Data-flo editing view. In this example, a Data-flo pushes updated data to a Microreact project and supplies the URL for that project using the “Update Microreact project” adaptor.

How to run a Data-flo, Step 1: Go to Data-flo transformations: data-flo.io/transformations/dataflows

How to run a Data-flo, Step 2: Select your favourite Data-flo. The Data-flo shown in this example is “Lab to bioinformatics”

How to run a Data-flo, Step 3: Click on the RUN tab to get to the RUN page.

How to run a Data-flo, Step 4: Hit the RUN button.

How to run a Data-flo, Step 5: Check out the output. In this example, the output is a Microreact link. You can choose to RUN AGAIN the Data-flo, and this will update your results (in case the input had been changed, of course).

Create a Data-flo from scratch, Step 1: Go to the + sign on the bottom right of your screen.

Create a Data-flo from scratch, Step 2: Select “NEW DATAFLOW”.

Create a Data-flo from scratch, Step 3: Select your preferred ACCESS CONTROL.

Create a Data-flo from scratch, Step 4: Add adaptors to your Data-flo. On the left-hand side of Data-flo, you can find the list of available adaptors.

Create a Data-flo from scratch, Step 5: Try to retrieve data from a spreadsheet. Click on “Spreadsheet file” on the list of adaptors. Hover over the “i” button next to “Spreadsheet file” to see basic information about this adaptor.

Create a Data-flo from scratch, Step 6: Clicking on “Spreadsheet file” on the list of adaptors, will add an adaptor (which looks like a box), with the title “Spreadsheet file” on your canvas. When you click on *file on the left side of the adaptor, the view on the right hand side of your screen will change, and you will be able to see a list of options under “BINDING TYPE”, such as “Bind to a Dataflow input” and “Bind to another transformation”.

Create a Data-flo from scratch, Step 7: From the list of “BINDING TYPEs”, Select “Bind to a Dataflow input” and press the “+” next to INPUT ARGUMENT.

Create a Data-flo from scratch, Step 8: A box with “file” will appear on the canvas, linked to the “Spreadsheet file” adaptor.

Create a Data-flo from scratch, Step 9: To run a Data-flo, press the little “bug icon” on top, on the right hand side of the Save button.

Create a Data-flo from scratch, Step 10: Pressing the “bug icon” will trigger the Dataflow Debugger and you will be shown a “Choose file” button.

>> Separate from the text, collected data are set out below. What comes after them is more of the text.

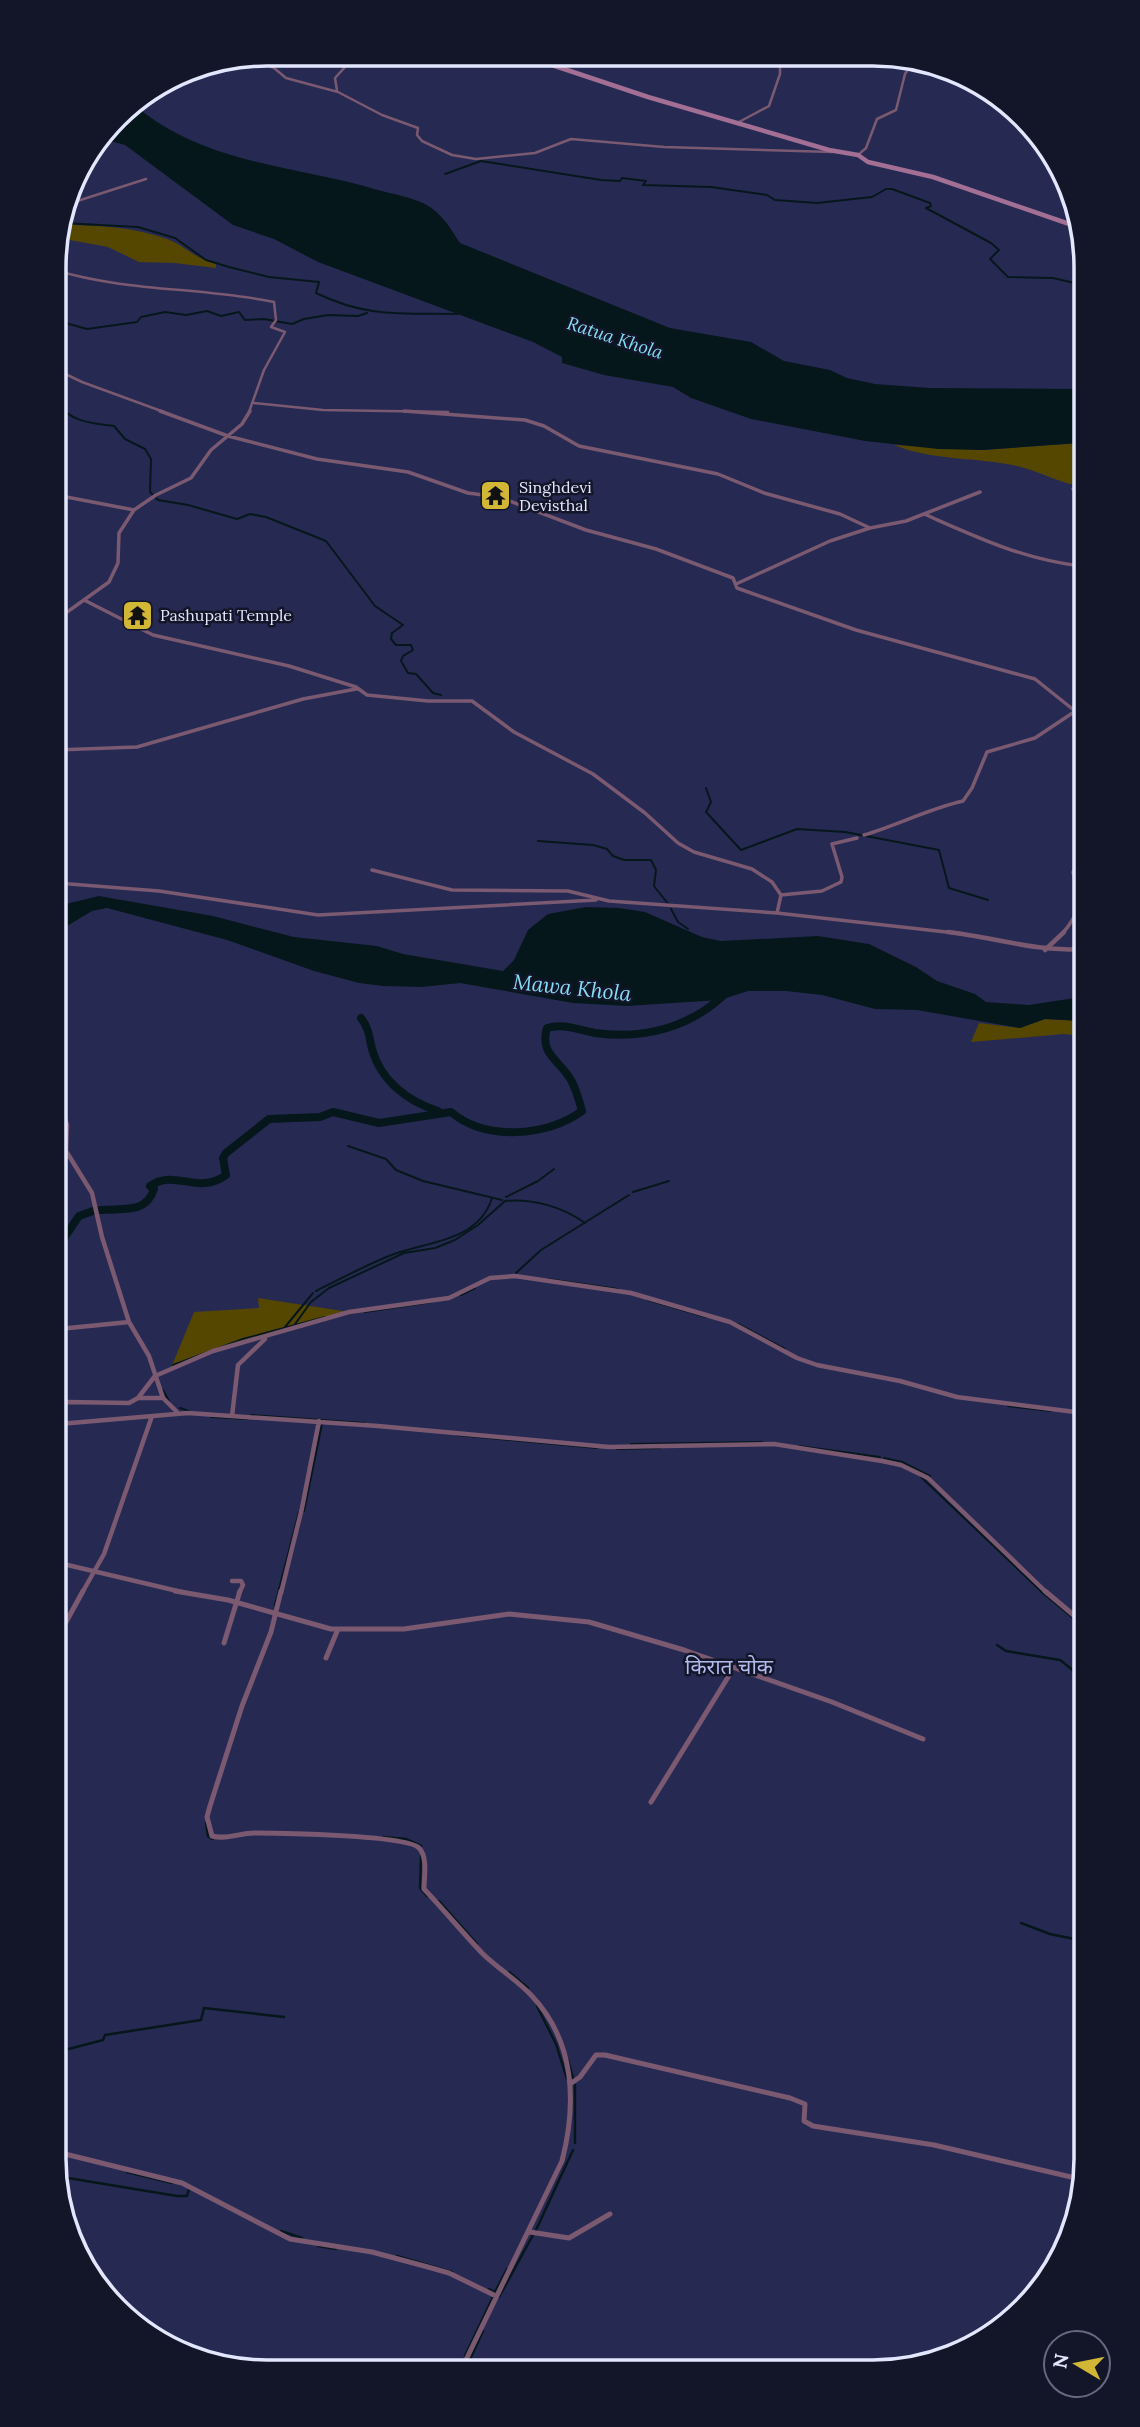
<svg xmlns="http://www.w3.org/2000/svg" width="1140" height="2427" viewBox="0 0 1140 2427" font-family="Lora,'Noto Sans Devanagari',serif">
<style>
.green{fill:#554700}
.water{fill:#06171c}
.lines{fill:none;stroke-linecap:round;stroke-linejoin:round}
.stream-far1{stroke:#06171c;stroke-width:2}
.stream{stroke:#06171c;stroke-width:2.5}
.river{stroke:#06171c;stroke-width:8}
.street-far3{stroke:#7a5971;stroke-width:2.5}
.street-far2{stroke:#7a5971;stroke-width:3.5}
.street-far1{stroke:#7a5971;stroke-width:4.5}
.street{stroke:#7a5971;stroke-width:5}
.secondary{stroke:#a36f95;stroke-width:4.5}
.labels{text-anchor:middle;stroke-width:5;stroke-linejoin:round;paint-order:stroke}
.far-poi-label{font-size:16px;fill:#e3e7fd;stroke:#131528;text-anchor:start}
.far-water-label{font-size:18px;font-style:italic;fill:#84dff6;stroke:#131528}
.water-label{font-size:21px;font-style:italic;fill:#84dff6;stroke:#131528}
.neighbourhood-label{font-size:21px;fill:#b2bbee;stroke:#131528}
.rim{fill:none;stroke:#e3e7fd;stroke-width:3.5}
</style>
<rect width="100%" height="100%" fill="#262a53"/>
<path class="green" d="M62,225C98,225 133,227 167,239C186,246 196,260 216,263V268L174,263L139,262L108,247L59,238Z
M1079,443V486C1057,482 1039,471 1017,466C977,457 933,461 894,445L982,450Z
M1045,1019L1081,1021V1036L1064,1034L971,1042L979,1023L1020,1028Z
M258,1298L349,1312L243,1341L171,1368L194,1312L259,1308Z"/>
<path class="water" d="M133,104C207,166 292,164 378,190C393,194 411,197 425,204C441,212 451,229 460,243L670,328L751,342L784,361L830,370L847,378L875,384L930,388L1079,389V443L982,450L938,449L865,441L751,419L691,398L673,387L604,375L562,363V357L533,342L318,262L274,239L233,225L125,145L103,139L127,108Z
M99,896L213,916L294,937L377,946L403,954L503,971L514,960L528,930L548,914L586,907L619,908L645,912L702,937L721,941L818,936L869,944L916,967L937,981L975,994L986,1002L1029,1005L1081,997V1021L1045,1019L1020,1028L917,1010L875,1009L822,995L786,991H748L720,1000L627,1006L573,1003L460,983L422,987L383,986L359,983L314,971L227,940L107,908L92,911L57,932V906Z"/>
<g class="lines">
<path class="stream-far1" d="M445,174L481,161L601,180L620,181L622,178L646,181L643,185L711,187L767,195L775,200L817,203L872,197L886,189H892L930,203L931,206L926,208L991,243L999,250L990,259L1008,277L1053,278L1079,284
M63,223L138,227L175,238L206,260L229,267L269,277L319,282L316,293C367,318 403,313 458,314
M55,320L87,329L137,322L141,317L165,312L186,315L207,311L221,316L239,312L245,320L264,319L292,324L304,319L328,315L358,316L367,313
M55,402C72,422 89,423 114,426L125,439L145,449L151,459L150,492L158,500L188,505L237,519L250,514L266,517L326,541L375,606L403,625L392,633L391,639L396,645H411L413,650L403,656L401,661L408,673L416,674L433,693L441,695
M706,788L711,802L706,812L741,850L797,829L845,832L939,850L949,888L988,900
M538,841L593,845L607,849L613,856L624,860H651L656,870L654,886L669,905
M671,909L678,922L688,929
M348,1146L386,1159L396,1170L423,1181L502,1200
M633,1192L669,1181
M506,1197L538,1181L554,1169
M516,1273L541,1250L629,1195
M548,1279L618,1289
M316,1291C340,1279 364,1266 389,1256C425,1241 478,1243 492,1198
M461,1295L475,1288
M648,1300L706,1317
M365,1312L432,1302
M295,1324L311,1302L329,1288L404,1253L435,1248L455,1240L478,1225L505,1201C532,1198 563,1207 585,1223
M738,1324L785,1349
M285,1327L313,1293
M173,1365L243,1339L325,1317
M163,1390L169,1401
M1008,1406L1051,1411
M180,1408L189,1411
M251,1415L364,1423
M211,1417L247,1419
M457,1435L597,1448
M631,1444L762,1442
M799,1446L880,1457
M617,1449L660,1448
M884,1458L902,1462L930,1476
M921,1477L1043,1593
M304,1511L322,1424
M278,1593L299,1512"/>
<path class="stream" d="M1041,1591L1083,1626
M275,1605L279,1591
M997,1645L1006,1651L1060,1660L1084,1679
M206,1823L208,1836L212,1839
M383,1837L406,1839L421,1846
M421,1856L420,1888L427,1896
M439,1901L477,1944
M1021,1923L1050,1934L1084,1941
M509,1972L528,1988
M537,2006L556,2044L567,2079
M61,2051L103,2040L105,2035L201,2020L204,2008L284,2017
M568,2060L573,2078
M575,2085V2143
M127,2172L172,2183
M62,2177L177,2196H187L189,2189
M536,2230L573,2150
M281,2231L302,2238
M318,2246L336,2249
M397,2256L452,2272
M489,2289L495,2292L507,2269
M499,2297L533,2235
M465,2356L493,2297
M466,2368L483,2331"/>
<path class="river" d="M361,1018C369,1028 369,1037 372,1049C381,1081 407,1101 438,1111
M101,1210C124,1208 146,1214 154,1189L150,1186C175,1168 198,1196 226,1175L223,1158L226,1153L269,1119L320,1117L333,1112L379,1123L451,1112C485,1141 547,1137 582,1111C579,1100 576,1089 571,1080C560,1060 539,1055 547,1028C564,1023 578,1030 595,1033C644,1040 692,1027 727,992
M58,1247L79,1216L93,1211"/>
<path class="street-far3" d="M740,57L774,60L807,58
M250,58L274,68L286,78L338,92L382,115L418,128L417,135L422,141L452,155L476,159L535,153L571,139L664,147L832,152
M337,91L335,78L356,55
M737,123L769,106L780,74V64L774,60
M858,155L866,148L877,119L896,110L905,74L915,59
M68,204L146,179
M55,270C127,292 201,287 274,302L276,320L271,327L285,332L264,370L249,412
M55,369L82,382L164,412
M254,403L323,410L448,412"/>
<path class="street-far2" d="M160,411L228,436L317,459L408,472L468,493L499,497L586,530L656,549L733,578L737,588L856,630L1035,679L1080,715
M404,411L525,420L544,426L579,446L718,474L764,493L840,514L870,528
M1073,489L1079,490
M56,495L134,510
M924,514C979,538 1020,558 1080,566
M736,584L830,541L870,528L906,521L980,492
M86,601L153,635L289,666L356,687L367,695L428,701H472L514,732L593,774L645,813L678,843L694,852L752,869L772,882L781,895L777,913
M56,620L109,582L118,563L119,533L134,510L156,495L191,478L211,450L242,424L250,411
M56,750L137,747L303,699L356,689
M864,835C898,825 928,809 963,801L972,788L987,752L1035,738L1080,708
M372,870L452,890L568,891L609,901L777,913L964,934
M57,883L159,891L318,915L596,900
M781,895L822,891L841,882L842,877L832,844L857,838
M1062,934C1083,910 1080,900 1073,872L1081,858"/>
<path class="street-far1" d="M948,932C993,937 1037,952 1081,949
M1045,950L1064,932
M58,1096L67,1125L66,1151L92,1193L102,1237L129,1322L149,1356L163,1398L177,1412
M58,1158L69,1156
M59,1329L129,1322
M163,1398H138L155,1376L213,1351L349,1312L449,1298L490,1278L515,1276L631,1293L730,1322L797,1358L817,1365L900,1381L957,1397L1083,1413
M59,1408L67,1402L129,1403L138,1398
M232,1416L238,1365L265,1339
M59,1424L188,1413L378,1426L609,1447L774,1444L882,1461L901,1465L928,1478L1047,1593
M59,1563L186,1593
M232,1581H241L243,1585L239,1593
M82,1593L104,1554L152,1416
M281,1593L302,1508L319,1421"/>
<path class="street" d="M175,1591L228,1600L331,1629H404L509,1614L589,1622L684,1650L832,1702L923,1739
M281,1591L271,1632L242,1706L210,1806L207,1817L212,1836C226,1840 240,1833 254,1833C278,1833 407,1835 419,1848C428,1857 424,1877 424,1889C444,1910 462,1932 482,1953C497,1968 516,1979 531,1995C575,2041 577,2103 562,2161L462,2368
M1045,1591L1083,1623
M60,1633L83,1591
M224,1643L240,1591
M326,1658L338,1629
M651,1802L730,1674L729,1667
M570,2084L580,2077L596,2055H605L790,2098L805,2104L804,2121L813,2126L934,2145L1084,2180
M61,2153L182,2183L290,2239L372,2252L428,2267L449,2273L496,2296
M530,2232L569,2238L610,2214"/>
<path class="secondary" d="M525,56L648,97L829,150L858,155L868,162L933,177L1078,227"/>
</g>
<defs>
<symbol id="temple-square" viewBox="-11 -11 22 22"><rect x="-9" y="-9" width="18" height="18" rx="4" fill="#d2b736" stroke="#131528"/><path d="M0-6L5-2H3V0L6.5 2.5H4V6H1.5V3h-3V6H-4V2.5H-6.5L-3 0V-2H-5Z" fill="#111"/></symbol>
</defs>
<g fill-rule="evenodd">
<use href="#temple-square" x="478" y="478" width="35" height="35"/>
<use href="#temple-square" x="120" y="598" width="35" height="35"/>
</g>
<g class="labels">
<g class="far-poi-label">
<text x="519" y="493">Singhdevi<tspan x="519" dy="18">Devisthal</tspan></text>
<text x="160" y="621">Pashupati Temple</text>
</g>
<g class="far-water-label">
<text transform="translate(615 338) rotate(18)" y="6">Ratua Khola</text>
</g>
<g class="water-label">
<text transform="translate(572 988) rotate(6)" y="7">Mawa Khola</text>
</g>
<g class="neighbourhood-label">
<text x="729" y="1674">किरात चोक</text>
</g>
</g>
<path d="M0 0H1140V2427H0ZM267 66H873A201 201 0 0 1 1074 267V2159A201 201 0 0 1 873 2360H267A201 201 0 0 1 66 2159V267A201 201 0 0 1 267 66Z" fill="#131528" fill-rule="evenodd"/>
<path class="rim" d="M267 66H873A201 201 0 0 1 1074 267V2159A201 201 0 0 1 873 2360H267A201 201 0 0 1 66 2159V267A201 201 0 0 1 267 66Z"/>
<g transform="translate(1077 2364) rotate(280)"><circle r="33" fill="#131528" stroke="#66697d" stroke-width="2"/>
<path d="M0-5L12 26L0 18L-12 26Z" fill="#d2b736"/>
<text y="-10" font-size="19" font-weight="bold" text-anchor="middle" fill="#e3e7fd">N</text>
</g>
</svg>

Create a Data-flo from scratch, Step 11: Press the “Choose file” button and select a spreadsheet from your local computer. Click the “data” on the right hand side of the adaptor.

spreadsheet data

Create a Data-flo from scratch, Step 12: Clicking on the “data” on the right hand side of the adaptor, will retrieve a view of the file selected. In this case, the Dataflow Debugger is showing the first 3 rows of a file containing epidemiological data.

How to share your Data-flo, Step 1: Press the downward facing arrow shown here on the top right corner. This will trigger the export of a .json file, which can be sent and shared.

How to share your Data-flo, Step 2: If you have received a .json Data-flo file, press the + sign at the bottom right of your screen

How to share your Data-flo, Step 3: Press the IMPORT button and then select your .json file containing the Data-flo.